|
|
Feature Extraction?
Music with a duration of 5 minutes is usually represented by 13
million values. These values describe the physical properties of the acoustical waves, which we hear. When analyzing this data it is necessary to remove the irrelevant parts and emphasize the important features. The extraction of these features from the raw data is the most critical part in the process of creating a content-based
organization in a music collection. If it were possible to extract
one single feature that directly indicates which genre a piece of
music belongs to, everything else would be trivial.
Good features should be intuitively meaningful, based on
psychoacoustic findings, and robust towards variations which are
insignificant to our hearing sensation. Furthermore, they should
lead to an organization of the music collection that makes sense and not be too expensive to compute.

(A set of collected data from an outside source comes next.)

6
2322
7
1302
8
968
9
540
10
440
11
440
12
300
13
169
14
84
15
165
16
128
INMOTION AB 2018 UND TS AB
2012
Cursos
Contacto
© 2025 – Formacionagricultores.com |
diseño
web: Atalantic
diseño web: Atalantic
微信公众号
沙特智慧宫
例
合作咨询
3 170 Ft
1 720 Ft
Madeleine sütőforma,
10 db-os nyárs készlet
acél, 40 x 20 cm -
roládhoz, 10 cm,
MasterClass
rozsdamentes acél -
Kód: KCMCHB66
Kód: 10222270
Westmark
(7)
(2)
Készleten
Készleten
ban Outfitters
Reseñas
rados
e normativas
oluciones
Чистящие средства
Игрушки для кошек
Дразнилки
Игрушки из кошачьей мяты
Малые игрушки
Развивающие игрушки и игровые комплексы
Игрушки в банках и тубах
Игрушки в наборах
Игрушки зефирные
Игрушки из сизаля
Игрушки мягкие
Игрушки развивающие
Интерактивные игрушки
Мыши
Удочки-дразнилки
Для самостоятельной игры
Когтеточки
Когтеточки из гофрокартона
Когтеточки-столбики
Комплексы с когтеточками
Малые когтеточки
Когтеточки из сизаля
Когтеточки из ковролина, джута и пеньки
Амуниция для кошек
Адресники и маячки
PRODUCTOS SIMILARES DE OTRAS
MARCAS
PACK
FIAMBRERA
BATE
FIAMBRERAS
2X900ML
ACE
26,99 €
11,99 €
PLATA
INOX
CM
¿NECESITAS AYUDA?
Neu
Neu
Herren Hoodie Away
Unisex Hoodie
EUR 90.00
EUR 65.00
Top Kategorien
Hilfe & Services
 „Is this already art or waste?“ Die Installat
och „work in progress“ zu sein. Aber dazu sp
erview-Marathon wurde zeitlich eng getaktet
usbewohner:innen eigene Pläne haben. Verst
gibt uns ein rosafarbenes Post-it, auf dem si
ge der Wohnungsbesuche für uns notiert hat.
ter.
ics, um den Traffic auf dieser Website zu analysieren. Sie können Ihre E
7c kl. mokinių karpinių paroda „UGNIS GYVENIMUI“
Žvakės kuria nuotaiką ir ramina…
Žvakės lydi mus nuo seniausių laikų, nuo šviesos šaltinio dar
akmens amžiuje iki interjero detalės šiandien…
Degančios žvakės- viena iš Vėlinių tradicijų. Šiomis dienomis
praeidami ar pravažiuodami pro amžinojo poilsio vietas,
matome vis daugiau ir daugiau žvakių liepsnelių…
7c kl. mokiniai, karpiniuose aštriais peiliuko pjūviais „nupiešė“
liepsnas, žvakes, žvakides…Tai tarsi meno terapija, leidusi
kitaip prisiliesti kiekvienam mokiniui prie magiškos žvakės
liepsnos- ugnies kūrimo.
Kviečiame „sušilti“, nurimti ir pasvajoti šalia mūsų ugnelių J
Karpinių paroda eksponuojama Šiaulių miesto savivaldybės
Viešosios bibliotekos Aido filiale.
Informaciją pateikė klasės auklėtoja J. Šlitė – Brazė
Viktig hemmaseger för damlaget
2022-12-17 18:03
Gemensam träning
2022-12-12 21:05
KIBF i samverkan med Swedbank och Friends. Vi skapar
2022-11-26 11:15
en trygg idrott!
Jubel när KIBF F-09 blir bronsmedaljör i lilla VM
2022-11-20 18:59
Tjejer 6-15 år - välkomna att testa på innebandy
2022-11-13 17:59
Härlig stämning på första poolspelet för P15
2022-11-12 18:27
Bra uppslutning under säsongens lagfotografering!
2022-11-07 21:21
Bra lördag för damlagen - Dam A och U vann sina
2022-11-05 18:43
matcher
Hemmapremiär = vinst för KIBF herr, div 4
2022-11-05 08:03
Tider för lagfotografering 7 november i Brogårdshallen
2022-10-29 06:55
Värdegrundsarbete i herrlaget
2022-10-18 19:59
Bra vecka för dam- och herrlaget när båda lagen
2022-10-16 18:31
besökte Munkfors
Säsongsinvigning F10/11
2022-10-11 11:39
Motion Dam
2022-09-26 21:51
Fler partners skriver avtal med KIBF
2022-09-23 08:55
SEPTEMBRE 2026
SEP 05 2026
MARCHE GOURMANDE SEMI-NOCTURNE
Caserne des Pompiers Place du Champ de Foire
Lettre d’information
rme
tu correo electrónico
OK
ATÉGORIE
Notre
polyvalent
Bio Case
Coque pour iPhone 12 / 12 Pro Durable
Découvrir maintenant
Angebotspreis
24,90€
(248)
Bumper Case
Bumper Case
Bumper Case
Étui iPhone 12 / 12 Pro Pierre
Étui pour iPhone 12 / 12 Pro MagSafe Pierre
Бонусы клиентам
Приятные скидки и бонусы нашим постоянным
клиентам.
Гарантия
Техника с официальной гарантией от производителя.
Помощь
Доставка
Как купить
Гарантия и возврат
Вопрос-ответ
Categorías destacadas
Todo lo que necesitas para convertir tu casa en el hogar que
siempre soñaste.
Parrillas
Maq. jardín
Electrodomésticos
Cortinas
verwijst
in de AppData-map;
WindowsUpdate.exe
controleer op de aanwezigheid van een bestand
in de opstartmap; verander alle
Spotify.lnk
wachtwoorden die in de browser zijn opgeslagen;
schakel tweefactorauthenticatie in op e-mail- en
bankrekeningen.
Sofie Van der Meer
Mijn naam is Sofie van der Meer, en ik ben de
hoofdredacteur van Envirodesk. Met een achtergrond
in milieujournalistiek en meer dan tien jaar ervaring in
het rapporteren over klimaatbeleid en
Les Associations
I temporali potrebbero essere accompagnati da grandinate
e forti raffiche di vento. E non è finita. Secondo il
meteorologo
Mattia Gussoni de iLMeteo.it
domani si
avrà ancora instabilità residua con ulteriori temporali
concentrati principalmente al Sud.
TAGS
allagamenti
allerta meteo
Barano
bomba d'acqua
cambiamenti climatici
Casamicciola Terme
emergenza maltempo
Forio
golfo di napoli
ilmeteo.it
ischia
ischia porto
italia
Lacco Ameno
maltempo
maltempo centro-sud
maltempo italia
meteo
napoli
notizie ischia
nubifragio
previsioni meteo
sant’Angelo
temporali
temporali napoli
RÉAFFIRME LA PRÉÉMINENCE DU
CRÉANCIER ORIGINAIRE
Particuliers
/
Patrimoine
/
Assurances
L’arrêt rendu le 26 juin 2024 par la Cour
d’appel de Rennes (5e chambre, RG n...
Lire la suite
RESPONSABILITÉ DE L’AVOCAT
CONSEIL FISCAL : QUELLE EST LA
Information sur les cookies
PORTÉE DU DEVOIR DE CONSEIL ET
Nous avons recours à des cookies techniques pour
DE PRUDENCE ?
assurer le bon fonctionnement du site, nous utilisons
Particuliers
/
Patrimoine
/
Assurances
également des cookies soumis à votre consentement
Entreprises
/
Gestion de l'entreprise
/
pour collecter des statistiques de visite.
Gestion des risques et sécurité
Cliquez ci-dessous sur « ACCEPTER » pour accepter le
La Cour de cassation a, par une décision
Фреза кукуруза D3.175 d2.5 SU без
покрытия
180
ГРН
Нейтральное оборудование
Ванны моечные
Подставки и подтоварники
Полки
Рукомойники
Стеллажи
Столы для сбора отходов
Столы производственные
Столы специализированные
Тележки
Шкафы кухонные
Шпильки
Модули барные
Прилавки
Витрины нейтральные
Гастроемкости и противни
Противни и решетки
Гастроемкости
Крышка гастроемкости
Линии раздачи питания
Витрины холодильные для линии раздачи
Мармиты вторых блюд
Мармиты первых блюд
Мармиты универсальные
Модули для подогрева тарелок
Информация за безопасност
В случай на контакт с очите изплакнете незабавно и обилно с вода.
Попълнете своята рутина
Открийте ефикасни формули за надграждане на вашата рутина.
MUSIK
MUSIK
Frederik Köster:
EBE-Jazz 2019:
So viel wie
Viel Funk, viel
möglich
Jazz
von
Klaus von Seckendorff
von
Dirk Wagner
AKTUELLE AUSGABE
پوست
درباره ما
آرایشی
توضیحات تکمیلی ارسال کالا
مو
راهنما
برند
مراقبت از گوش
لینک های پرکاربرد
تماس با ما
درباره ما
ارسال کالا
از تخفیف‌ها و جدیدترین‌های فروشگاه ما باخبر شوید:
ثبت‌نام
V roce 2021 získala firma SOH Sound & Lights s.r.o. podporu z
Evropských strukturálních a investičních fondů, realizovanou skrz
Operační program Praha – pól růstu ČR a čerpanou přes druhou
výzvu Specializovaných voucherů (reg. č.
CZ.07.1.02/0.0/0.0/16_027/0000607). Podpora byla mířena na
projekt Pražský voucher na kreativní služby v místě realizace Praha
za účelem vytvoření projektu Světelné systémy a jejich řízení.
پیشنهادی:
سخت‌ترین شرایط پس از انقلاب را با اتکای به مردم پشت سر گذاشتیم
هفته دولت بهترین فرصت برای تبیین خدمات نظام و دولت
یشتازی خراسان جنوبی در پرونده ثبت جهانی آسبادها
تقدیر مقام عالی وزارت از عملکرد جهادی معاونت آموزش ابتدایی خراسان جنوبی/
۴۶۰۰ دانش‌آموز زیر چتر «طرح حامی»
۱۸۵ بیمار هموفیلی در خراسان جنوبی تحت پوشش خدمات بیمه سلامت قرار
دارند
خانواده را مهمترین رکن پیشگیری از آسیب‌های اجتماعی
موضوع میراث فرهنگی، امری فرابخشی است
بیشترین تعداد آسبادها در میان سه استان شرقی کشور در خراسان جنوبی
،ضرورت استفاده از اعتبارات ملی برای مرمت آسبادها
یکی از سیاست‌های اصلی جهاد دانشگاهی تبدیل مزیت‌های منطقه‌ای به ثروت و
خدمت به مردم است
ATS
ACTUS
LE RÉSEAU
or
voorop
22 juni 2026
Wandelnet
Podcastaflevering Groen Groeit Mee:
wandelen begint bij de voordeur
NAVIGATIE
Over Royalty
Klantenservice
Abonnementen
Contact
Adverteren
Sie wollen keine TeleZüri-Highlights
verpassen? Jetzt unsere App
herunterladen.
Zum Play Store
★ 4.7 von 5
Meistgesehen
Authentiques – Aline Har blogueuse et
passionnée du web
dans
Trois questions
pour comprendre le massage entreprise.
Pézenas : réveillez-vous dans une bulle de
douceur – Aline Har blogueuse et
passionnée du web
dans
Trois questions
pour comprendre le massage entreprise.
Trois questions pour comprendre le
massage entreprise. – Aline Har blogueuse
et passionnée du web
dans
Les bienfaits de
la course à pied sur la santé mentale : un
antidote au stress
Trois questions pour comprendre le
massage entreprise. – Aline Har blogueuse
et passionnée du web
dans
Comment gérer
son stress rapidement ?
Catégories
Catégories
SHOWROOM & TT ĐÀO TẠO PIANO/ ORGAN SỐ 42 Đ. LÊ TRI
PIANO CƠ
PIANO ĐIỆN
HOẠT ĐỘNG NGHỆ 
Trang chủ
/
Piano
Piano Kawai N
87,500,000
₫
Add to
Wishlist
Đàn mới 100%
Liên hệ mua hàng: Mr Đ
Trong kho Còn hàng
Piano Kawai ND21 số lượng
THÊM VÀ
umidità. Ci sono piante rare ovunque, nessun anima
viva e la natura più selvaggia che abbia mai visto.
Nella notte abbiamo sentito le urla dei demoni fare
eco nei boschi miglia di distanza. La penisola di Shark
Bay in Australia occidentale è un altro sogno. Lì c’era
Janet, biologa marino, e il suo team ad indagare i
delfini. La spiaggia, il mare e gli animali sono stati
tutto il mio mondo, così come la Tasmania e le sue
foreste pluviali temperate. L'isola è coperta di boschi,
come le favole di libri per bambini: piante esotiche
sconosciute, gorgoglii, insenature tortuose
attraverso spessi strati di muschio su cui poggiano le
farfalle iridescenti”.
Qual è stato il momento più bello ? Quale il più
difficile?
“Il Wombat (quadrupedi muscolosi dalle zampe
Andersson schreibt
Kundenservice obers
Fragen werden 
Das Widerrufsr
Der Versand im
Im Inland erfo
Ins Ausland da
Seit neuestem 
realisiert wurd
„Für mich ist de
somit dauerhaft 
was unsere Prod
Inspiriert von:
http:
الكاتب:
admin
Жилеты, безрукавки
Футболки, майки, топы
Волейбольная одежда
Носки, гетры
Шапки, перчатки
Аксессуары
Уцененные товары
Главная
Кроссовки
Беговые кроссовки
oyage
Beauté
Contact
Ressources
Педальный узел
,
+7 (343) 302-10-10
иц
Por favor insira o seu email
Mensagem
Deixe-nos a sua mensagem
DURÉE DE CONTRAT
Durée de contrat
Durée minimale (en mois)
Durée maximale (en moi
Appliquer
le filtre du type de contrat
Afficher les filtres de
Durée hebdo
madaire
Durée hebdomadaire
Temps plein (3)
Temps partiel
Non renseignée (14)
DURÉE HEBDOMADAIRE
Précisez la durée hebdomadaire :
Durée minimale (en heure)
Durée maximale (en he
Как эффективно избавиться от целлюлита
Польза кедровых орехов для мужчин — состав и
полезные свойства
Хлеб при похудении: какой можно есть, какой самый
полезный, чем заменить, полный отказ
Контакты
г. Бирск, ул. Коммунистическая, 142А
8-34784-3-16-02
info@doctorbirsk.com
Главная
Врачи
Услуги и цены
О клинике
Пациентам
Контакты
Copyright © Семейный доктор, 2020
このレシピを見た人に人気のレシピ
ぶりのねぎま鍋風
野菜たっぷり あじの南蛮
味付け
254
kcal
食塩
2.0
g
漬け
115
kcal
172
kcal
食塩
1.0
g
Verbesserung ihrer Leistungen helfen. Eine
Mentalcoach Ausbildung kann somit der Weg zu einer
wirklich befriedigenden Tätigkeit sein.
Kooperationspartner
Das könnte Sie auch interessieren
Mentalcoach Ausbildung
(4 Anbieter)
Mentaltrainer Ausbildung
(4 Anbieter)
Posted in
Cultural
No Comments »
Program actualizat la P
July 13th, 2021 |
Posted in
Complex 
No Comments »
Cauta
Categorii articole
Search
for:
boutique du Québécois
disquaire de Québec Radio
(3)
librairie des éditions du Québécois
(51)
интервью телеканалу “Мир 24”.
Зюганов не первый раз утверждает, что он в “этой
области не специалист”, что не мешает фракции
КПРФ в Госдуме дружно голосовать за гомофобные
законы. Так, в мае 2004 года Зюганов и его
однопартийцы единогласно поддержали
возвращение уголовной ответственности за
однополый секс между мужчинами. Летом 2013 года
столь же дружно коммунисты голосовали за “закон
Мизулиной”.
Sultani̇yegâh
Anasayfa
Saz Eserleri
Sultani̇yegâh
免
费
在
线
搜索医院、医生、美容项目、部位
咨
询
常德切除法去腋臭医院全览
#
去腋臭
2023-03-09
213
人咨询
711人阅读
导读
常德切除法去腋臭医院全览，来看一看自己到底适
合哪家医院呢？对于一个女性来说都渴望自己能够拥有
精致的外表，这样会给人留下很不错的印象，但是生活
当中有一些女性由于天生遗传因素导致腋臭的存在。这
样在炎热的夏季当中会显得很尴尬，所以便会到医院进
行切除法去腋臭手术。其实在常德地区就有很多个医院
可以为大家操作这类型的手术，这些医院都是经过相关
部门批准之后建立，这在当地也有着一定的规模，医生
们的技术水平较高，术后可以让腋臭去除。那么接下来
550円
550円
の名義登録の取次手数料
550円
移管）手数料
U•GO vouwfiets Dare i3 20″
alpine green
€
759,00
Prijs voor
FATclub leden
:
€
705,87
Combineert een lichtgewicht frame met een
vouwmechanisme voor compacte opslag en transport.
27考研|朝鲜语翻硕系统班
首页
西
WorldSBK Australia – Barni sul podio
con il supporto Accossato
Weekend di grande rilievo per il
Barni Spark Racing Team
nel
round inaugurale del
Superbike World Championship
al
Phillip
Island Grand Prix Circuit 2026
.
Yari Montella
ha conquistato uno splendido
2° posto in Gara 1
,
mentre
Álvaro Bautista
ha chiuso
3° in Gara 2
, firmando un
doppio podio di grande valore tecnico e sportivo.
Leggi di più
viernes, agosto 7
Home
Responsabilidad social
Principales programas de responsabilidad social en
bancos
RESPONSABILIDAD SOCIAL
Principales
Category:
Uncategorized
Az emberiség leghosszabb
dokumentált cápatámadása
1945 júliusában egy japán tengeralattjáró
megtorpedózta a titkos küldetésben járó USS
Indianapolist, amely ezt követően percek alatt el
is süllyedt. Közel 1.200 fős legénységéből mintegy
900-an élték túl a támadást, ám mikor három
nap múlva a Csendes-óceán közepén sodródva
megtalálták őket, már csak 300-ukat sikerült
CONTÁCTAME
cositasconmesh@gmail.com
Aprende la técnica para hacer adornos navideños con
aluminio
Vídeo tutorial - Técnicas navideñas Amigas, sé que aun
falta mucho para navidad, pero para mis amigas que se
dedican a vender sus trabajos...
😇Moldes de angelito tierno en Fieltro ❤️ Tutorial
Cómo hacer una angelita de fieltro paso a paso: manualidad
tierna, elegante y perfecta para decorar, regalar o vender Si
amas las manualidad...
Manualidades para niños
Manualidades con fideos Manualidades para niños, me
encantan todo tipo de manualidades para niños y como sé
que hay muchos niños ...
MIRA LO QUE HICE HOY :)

It is necessary to consider computational aspects because the raw data of even small
music collections easily consumes several gigabytes of storage. A
detailed analysis of all this information and all its possible
meanings would be computationally prohibitive. It thus is necessary to
reduce the amount of information to what is relevant in respect to
the overall goal, which is to organize music according to its genre. These genres
are not clearly defined and different people might assign the same
piece of music to different genres. However, there are some
attributes of the raw data, which definitely do not determine the
genre. For example, removing the first second of a piece of music
does not change its genre, but the raw data compared bit wise will
be completely different. Generally the duration of a piece of
music is not relevant. Neither does a particular melody define a genre. The same melody can be interpreted in different genre
styles just as different melodies might be members of the same
genre. Likewise, the number of instruments involved plays a minor
role in defining the genre.
One of the attributes that is rather typical for a genre is its
rhythm which is why this thesis primarily focuses on the
dynamics of music, and in particular on the fluctuation strength of the specific loudness per critical-band.
|